Rengo AI - AI Engineer
About the role
About Rengo AI
Rengo AI is building the intelligence layer for fund management — starting with next-generation portfolio monitoring systems for investment teams. Today, portfolio monitoring is fragmented across dashboards, spreadsheets, internal tools, and manual analyst workflows. Rengo replaces this with an AI-native monitoring layer that continuously interprets portfolio activity, risk, exposure, and performance across assets and strategies.
The Role
As a Founding AI Engineer, you will build the core system that powers AI-driven portfolio monitoring for institutional investors. You will design systems that continuously: ingest portfolio + market + position-level data, detect meaningful changes and anomalies, generate structured investment insights, and explain performance and risk drivers in natural language + structured outputs. This is a high-reliability AI system, not a chatbot.
What You’ll Build
- AI Portfolio Monitoring Engine — Real-time and batch systems that monitor: portfolio performance (PnL, attribution, drawdowns), exposure shifts (sector, geography, asset class), risk signals (volatility, correlation, concentration), and position-level changes. AI layer that converts raw portfolio data into alerts, summaries, explanations, and actionable insights.
- Change Detection & Intelligence Layer — Build systems that detect significant portfolio movements, abnormal price/volume behavior in holdings, drift from target allocations, and risk regime changes. Prioritization layer: what matters vs noise.
- AI-Generated Portfolio Narratives — Generate structured outputs such as daily/weekly portfolio reports, performance explanations (“why did we lose/gain?”), exposure breakdowns, and risk commentary. Ensure outputs are auditable, grounded in data, and consistent across runs.

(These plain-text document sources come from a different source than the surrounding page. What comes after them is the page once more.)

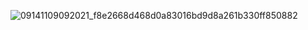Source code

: ![09141109092021_f8e2668d468d0a83016bd9d8a261b330ff850882](https://user-images.githubusercontent.com/63468028/132940684-0667da00-4597-4a17-84e4-04c7ebd48c50.gif)
<!-- 
### Hi there 👋

**ikuyotagan/ikuyotagan** is a ✨ _special_ ✨ repository because its `README.md` (this file) appears on your GitHub profile.

Here are some ideas to get you started:

- 🔭 I’m currently working on ...
- 🌱 I’m currently learning ...
- 👯 I’m looking to collaborate on ...
- 🤔 I’m looking for help with ...
- 💬 Ask me about ...
- 📫 How to reach me: ...
- 😄 Pronouns: ...
- ⚡ Fun fact: ...
-->
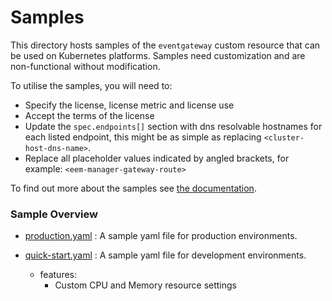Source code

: # Samples

This directory hosts samples of the `eventgateway` custom resource that can be used on Kubernetes platforms.  Samples need customization
and are non-functional without modification.

To utilise the samples, you will need to:

- Specify the license, license metric and license use
- Accept the terms of the license
- Update the `spec.endpoints[]` section with dns resolvable hostnames for each listed endpoint, this might be as simple as replacing `<cluster-host-dns-name>`.
- Replace all placeholder values indicated by angled brackets, for example: `<eem-manager-gateway-route>`

To find out more about the samples see [the documentation](https://ibm.github.io/event-automation/eem/installing/planning/).

### Sample Overview
- [production.yaml](production.yaml) : A sample yaml file for production environments.


- [quick-start.yaml](quick-start.yaml) : A sample yaml file for development environments.
    - features:
        - Custom CPU and Memory resource settings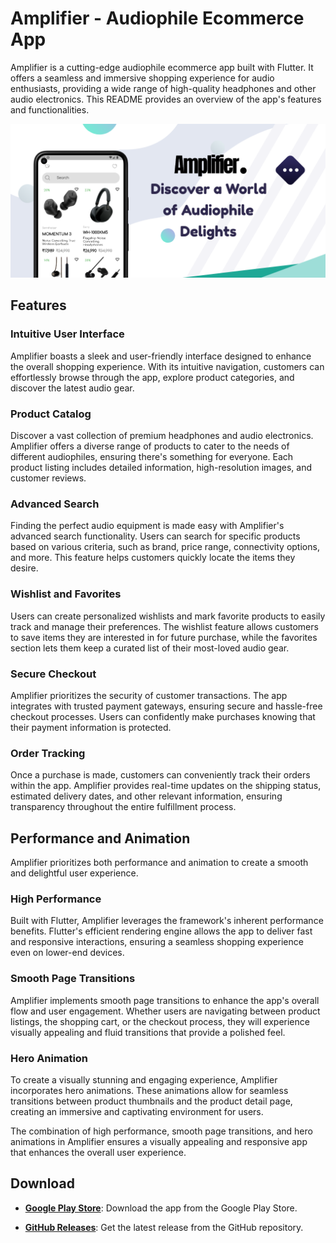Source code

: # Amplifier - Audiophile Ecommerce App

Amplifier is a cutting-edge audiophile ecommerce app built with Flutter. It offers a seamless and immersive shopping experience for audio enthusiasts, providing a wide range of high-quality headphones and other audio electronics. This README provides an overview of the app's features and functionalities.

![Feature Graph](feature_graph.png)

## Features

### Intuitive User Interface
Amplifier boasts a sleek and user-friendly interface designed to enhance the overall shopping experience. With its intuitive navigation, customers can effortlessly browse through the app, explore product categories, and discover the latest audio gear.

### Product Catalog
Discover a vast collection of premium headphones and audio electronics. Amplifier offers a diverse range of products to cater to the needs of different audiophiles, ensuring there's something for everyone. Each product listing includes detailed information, high-resolution images, and customer reviews.

### Advanced Search
Finding the perfect audio equipment is made easy with Amplifier's advanced search functionality. Users can search for specific products based on various criteria, such as brand, price range, connectivity options, and more. This feature helps customers quickly locate the items they desire.

### Wishlist and Favorites
Users can create personalized wishlists and mark favorite products to easily track and manage their preferences. The wishlist feature allows customers to save items they are interested in for future purchase, while the favorites section lets them keep a curated list of their most-loved audio gear.

### Secure Checkout
Amplifier prioritizes the security of customer transactions. The app integrates with trusted payment gateways, ensuring secure and hassle-free checkout processes. Users can confidently make purchases knowing that their payment information is protected.

### Order Tracking
Once a purchase is made, customers can conveniently track their orders within the app. Amplifier provides real-time updates on the shipping status, estimated delivery dates, and other relevant information, ensuring transparency throughout the entire fulfillment process.

## Performance and Animation

Amplifier prioritizes both performance and animation to create a smooth and delightful user experience.

### High Performance
Built with Flutter, Amplifier leverages the framework's inherent performance benefits. Flutter's efficient rendering engine allows the app to deliver fast and responsive interactions, ensuring a seamless shopping experience even on lower-end devices.

### Smooth Page Transitions
Amplifier implements smooth page transitions to enhance the app's overall flow and user engagement. Whether users are navigating between product listings, the shopping cart, or the checkout process, they will experience visually appealing and fluid transitions that provide a polished feel.

### Hero Animation
To create a visually stunning and engaging experience, Amplifier incorporates hero animations. These animations allow for seamless transitions between product thumbnails and the product detail page, creating an immersive and captivating environment for users.

The combination of high performance, smooth page transitions, and hero animations in Amplifier ensures a visually appealing and responsive app that enhances the overall user experience.



## Download

- **[Google Play Store](https://play.google.com/store/apps/details?id=com.amplifier.ecommerce)**: Download the app from the Google Play Store.

- **[GitHub Releases](https://github.com/leywino/amplifier/releases)**: Get the latest release from the GitHub repository.
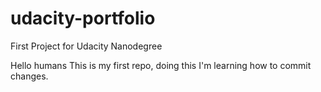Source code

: # udacity-portfolio
First Project for Udacity Nanodegree

Hello humans
This is my first repo, doing this I'm learning how to commit changes.
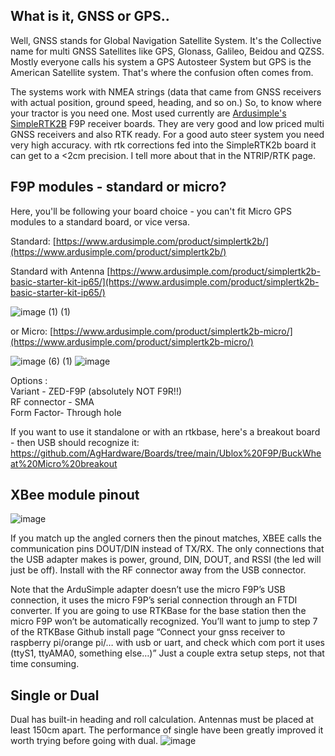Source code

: ## What is it, GNSS or GPS.. 
Well, GNSS stands for Global Navigation Satellite System. It's the Collective name for multi GNSS Satellites like GPS, Glonass, Galileo, Beidou and QZSS. Mostly everyone calls his system a GPS Autosteer System but GPS is the American Satellite system. That's where the confusion often comes from.

The systems work with NMEA strings (data that came from GNSS receivers with actual position, ground speed, heading, and so on.) So, to know where your tractor is you need one. Most used currently are [Ardusimple's SimpleRTK2B](https://www.ardusimple.com/simplertk2b/) F9P receiver boards. They are very good and low priced multi GNSS receivers and also RTK ready. For a good auto steer system you need very high accuracy. with rtk corrections fed into the SimpleRTK2b board it can get to a <2cm precision. I tell more about that in the NTRIP/RTK page.

## F9P modules - standard or micro?

Here, you'll be following your board choice - you can't fit Micro GPS modules to a standard board, or vice versa.

Standard: [https://www.ardusimple.com/product/simplertk2b/](https://www.ardusimple.com/product/simplertk2b/)

Standard with Antenna [https://www.ardusimple.com/product/simplertk2b-basic-starter-kit-ip65/](https://www.ardusimple.com/product/simplertk2b-basic-starter-kit-ip65/)

![image (1) (1)](https://user-images.githubusercontent.com/9885921/213874136-a1f49937-f30f-4bec-89d2-3a5f9cbb49a3.png)

or Micro: [https://www.ardusimple.com/product/simplertk2b-micro/](https://www.ardusimple.com/product/simplertk2b-micro/)

![image (6) (1)](https://user-images.githubusercontent.com/9885921/213874122-35c4c95c-8d4c-4db4-ae43-537d218820b9.png)
![image](https://github.com/AgHardware/Boards/assets/9885921/a8e8a6e5-ab49-4ebc-a29f-8e64bc3328fc)

Options :\
Variant - ZED-F9P (absolutely NOT F9R!!)\
RF connector - SMA\
Form Factor- Through hole

If you want to use it standalone or with an rtkbase, here's a breakout board - then USB should recognize it: https://github.com/AgHardware/Boards/tree/main/Ublox%20F9P/BuckWheat%20Micro%20breakout

## XBee module pinout
![image](https://github.com/AgHardware/Boards/assets/9885921/b9cac707-753e-42b3-bc7d-a18037f9b7dd)

If you match up the angled corners then the pinout matches, XBEE calls the communication pins DOUT/DIN instead of TX/RX. The only connections that the USB adapter makes is power, ground, DIN, DOUT, and RSSI (the led will just be off). Install with the RF connector away from the USB connector.

Note that the ArduSimple adapter doesn’t use the micro F9P’s USB connection, it uses the micro F9P’s serial connection through an FTDI converter. If you are going to use RTKBase for the base station then the micro F9P won’t be automatically recognized. You’ll want to jump to step 7 of the RTKBase Github install page “Connect your gnss receiver to raspberry pi/orange pi/… with usb or uart, and check which com port it uses (ttyS1, ttyAMA0, something else…)” Just a couple extra setup steps, not that time consuming.

## Single or Dual
Dual has built-in heading and roll calculation. Antennas must be placed at least 150cm apart. The performance of single have been greatly improved it worth trying before going with dual.
![image](https://github.com/AgHardware/Boards/assets/9885921/ff7c53a0-2f32-4857-b6d7-52733f86ecb7)
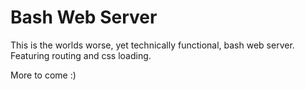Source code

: # Bash Web Server
This is the worlds worse, yet technically functional, bash web server. Featuring routing and css loading.

More to come :)

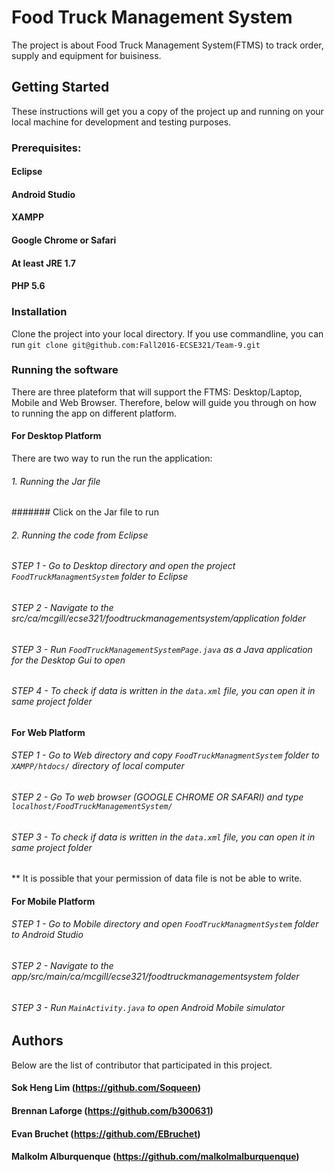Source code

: # Food Truck Management System

The project is about Food Truck Management System(FTMS) to track order, supply and equipment for buisiness. 


## Getting Started
These instructions will get you a copy of the project up and running on your local machine for development and testing purposes. 


### Prerequisites:
#### Eclipse
#### Android Studio
#### XAMPP
#### Google Chrome or Safari
#### At least JRE 1.7 
#### PHP 5.6

### Installation 

Clone the project into your local directory. If you use commandline, you can run `git clone git@github.com:Fall2016-ECSE321/Team-9.git`

### Running the software 
There are three plateform that will support the FTMS: Desktop/Laptop, Mobile and Web Browser. Therefore, below will guide you through on how to running the app on different platform.

#### For Desktop Platform
There are two way to run the run the application:
###### 1. Running the Jar file
####### Click on the Jar file to run 

###### 2. Running the code from Eclipse
###### STEP 1 - Go to Desktop directory and open the project `FoodTruckManagmentSystem` folder to Eclipse 
###### STEP 2 - Navigate to the src/ca/mcgill/ecse321/foodtruckmanagementsystem/application folder
###### STEP 3 - Run `FoodTruckManagementSystemPage.java` as a Java application for the Desktop Gui to open
###### STEP 4 - To check if data is written in the `data.xml` file, you can open it in same project folder 


#### For Web Platform

###### STEP 1 - Go to Web directory and copy `FoodTruckManagmentSystem` folder to `XAMPP/htdocs/` directory of local computer
###### STEP 2 - Go To web browser (GOOGLE CHROME OR SAFARI) and type `localhost/FoodTruckManagementSystem/`
###### STEP 3 - To check if data is written in the `data.xml` file, you can open it in same project folder
** It is possible that your permission of data file is not be able to write. 

#### For Mobile Platform

###### STEP 1 - Go to Mobile directory and open `FoodTruckManagmentSystem` folder to Android Studio
###### STEP 2 - Navigate to the app/src/main/ca/mcgill/ecse321/foodtruckmanagementsystem folder
###### STEP 3 - Run `MainActivity.java` to open Android Mobile simulator 

## Authors

Below are the list of contributor that participated in this project.
#### Sok Heng Lim (https://github.com/Soqueen)
#### Brennan Laforge (https://github.com/b300631)
#### Evan Bruchet (https://github.com/EBruchet)
#### Malkolm Alburquenque (https://github.com/malkolmalburquenque)




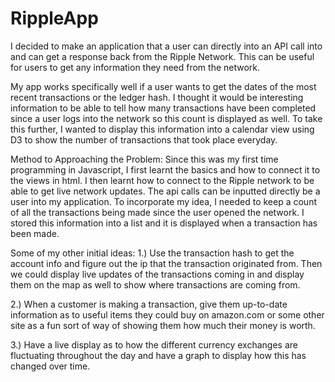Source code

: RippleApp
=========
I decided to make an application that a user can directly into an API call into and can get a response back from the Ripple Network. This can be useful for users to get any information they need from the network. 

My app works specifically well if a user wants to get the dates of the most recent transactions or the ledger hash. I thought it would be interesting information to be able to tell how many transactions have been completed since a user logs into the network so this count is displayed as well. To take this further, I wanted to display this information into a calendar view using D3 to show the number of transactions that took place everyday. 

Method to Approaching the Problem:
Since this was my first time programming in Javascript, I first learnt the basics and how to connect it to the views in html. I then learnt how to connect to the Ripple network to be able to get live network updates. The api calls can be inputted directly be a user into my application. To incorporate my idea, I needed to keep a count of all the transactions being made since the user opened the network. I stored this information into a list and it is displayed when a transaction has been made. 

Some of my other initial ideas:
1.) Use the transaction hash to get the account info and figure out the ip that the transaction originated from. Then we could display live updates of the transactions coming in and display them on the map as well to show where transactions are coming from. 

2.) When a customer is making a transaction, give them up-to-date information as to useful items they could buy on amazon.com or some other site as a fun sort of way of showing them how much their money is worth.

3.) Have a live display as to how the different currency exchanges are fluctuating throughout the day and have a graph to display how this has changed over time.


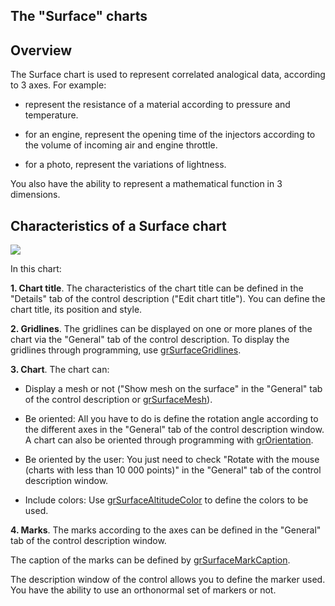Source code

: 
## The "Surface" charts
			

<a name="NOTE1"></a>
<a name="NOTE1_1"></a>


## Overview
<a name="overview_ELTTEXTE000139"></a>
The Surface chart is used to represent correlated analogical data, according to 3 axes. For example: 

- represent the resistance of a material according to pressure and temperature. 

- for an engine, represent the opening time of the injectors according to the volume of incoming air and engine throttle. 

- for a photo, represent the variations of lightness. 




You also have the ability to represent a mathematical function in 3 dimensions. 



<a name="NOTE2"></a>
<a name="NOTE2_1"></a>


## Characteristics of a Surface chart
<a name="characteristics_surface_chart_ELTTEXTE000163"></a>

![](https://doc.pcsoft.fr/en-US/images/image.awp?langid=3&name=Graphe_Surface.gif&type=thumb)


In this chart:

**1. Chart title**. 
The characteristics of the chart title can be defined in the "Details" tab of the control description ("Edit chart title"). 
You can define the chart title, its position and style.

**2. Gridlines**. 
The gridlines can be displayed on one or more planes of the chart via the "General" tab of the control description.
To display the gridlines through programming, use [grSurfaceGridlines](../WDLang3/1000020428.md). 

**3. Chart**. 
The chart can: 

- Display a mesh or not ("Show mesh on the surface" in the "General" tab of the control description or [grSurfaceMesh](../WDLang3/1000020430.md)). 

- Be oriented: All you have to do is define the rotation angle according to the different axes in the "General" tab of the control description window. A chart can also be oriented through programming with [grOrientation](../WDLang3/3042043.md). 

- Be oriented by the user: You just need to check "Rotate with the mouse
(charts with less than 10 000 points)" in the "General" tab of the control description window. 

- Include colors: Use [grSurfaceAltitudeColor](../WDLang3/1000020427.md) to define the colors to be used. 




**4. Marks**. 
The marks according to the axes can be defined in the "General" tab of the control description window. 

The caption of the marks can be defined by [grSurfaceMarkCaption](../WDLang3/1000020617.md). 

The description window of the control allows you to define the marker used. You have the ability to use an orthonormal set of markers or not. 


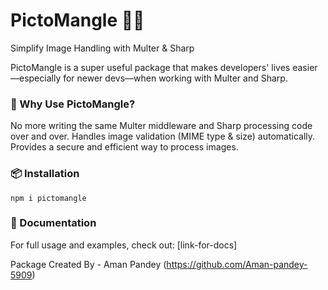 # PictoMangle 🎨🔧
Simplify Image Handling with Multer & Sharp

PictoMangle is a super useful package that makes developers' lives easier—especially for newer devs—when working with Multer and Sharp.

### 🚀 Why Use PictoMangle?
No more writing the same Multer middleware and Sharp processing code over and over.
Handles image validation (MIME type & size) automatically.
Provides a secure and efficient way to process images.

### 📦 Installation
`npm i pictomangle`

### 📘 Documentation
For full usage and examples, check out:
[link-for-docs]


Package Created By - Aman Pandey (https://github.com/Aman-pandey-5909)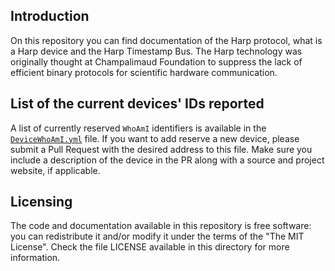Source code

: ## Introduction

On this repository you can find documentation of the Harp protocol, what is a Harp device and the Harp Timestamp Bus.
The Harp technology was originally thought at Champalimaud Foundation to suppress the lack of efficient binary protocols for scientific hardware communication.

## List of the current devices' IDs reported

A list of currently reserved `WhoAmI` identifiers is available in the [`DeviceWhoAmI.yml`](./DeviceWhoAmI.yml) file. If you want to add reserve a new device, please submit a Pull Request with the desired address to this file. Make sure you include a description of the device in the PR along with a source and project website, if applicable.

## Licensing

The code and documentation available in this repository is free software: you can redistribute it and/or modify it under the terms of the "The MIT License".
Check the file LICENSE available in this directory for more information.
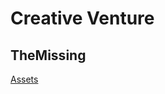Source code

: # Creative Venture
## TheMissing
[Assets](https://github.com/TheCreativeVentureSeries/TheMissing_Assets)
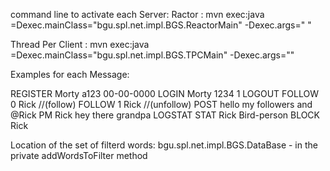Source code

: command line to activate each Server:
Ractor : mvn exec:java =Dexec.mainClass="bgu.spl.net.impl.BGS.ReactorMain" -Dexec.args="<port> <Num of threads>"
  
Thread Per Client :  mvn exec:java =Dexec.mainClass="bgu.spl.net.impl.BGS.TPCMain" -Dexec.args="<port>"

Examples for each Message:

REGISTER Morty a123 00-00-0000
LOGIN Morty 1234 1
LOGOUT
FOLLOW 0 Rick //(follow)
FOLLOW 1 Rick //(unfollow)
POST hello my followers and @Rick
PM Rick hey there grandpa
LOGSTAT
STAT Rick Bird-person
BLOCK Rick

Location of the set of filterd words:
bgu.spl.net.impl.BGS.DataBase - in the private addWordsToFilter method
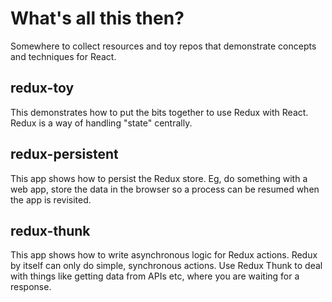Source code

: # What's all this then?

Somewhere to collect resources and toy repos that demonstrate concepts and techniques for React.

## redux-toy

This demonstrates how to put the bits together to use Redux with React. Redux is a way of handling "state" centrally.

## redux-persistent

This app shows how to persist the Redux store. Eg, do something with a web app, store the data in the browser so a process can be resumed when the app is revisited.

## redux-thunk

This app shows how to write asynchronous logic for Redux actions. Redux by itself can only do simple, synchronous actions. Use Redux Thunk to deal with things like getting data from APIs etc, where you are waiting for a response.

- Data + Retrieval Systems for Funds — Integrate positions & holdings data, market data feeds, internal fund metadata, and external news & filings (optional enrichment layer). Build RAG pipelines over portfolio + market context.
- LLM Systems for Financial Reliability — Design LLM pipelines that avoid hallucinated financial reasoning, produce structured, verifiable outputs, and ground insights in actual portfolio data. Build evaluation frameworks for correctness of financial narratives.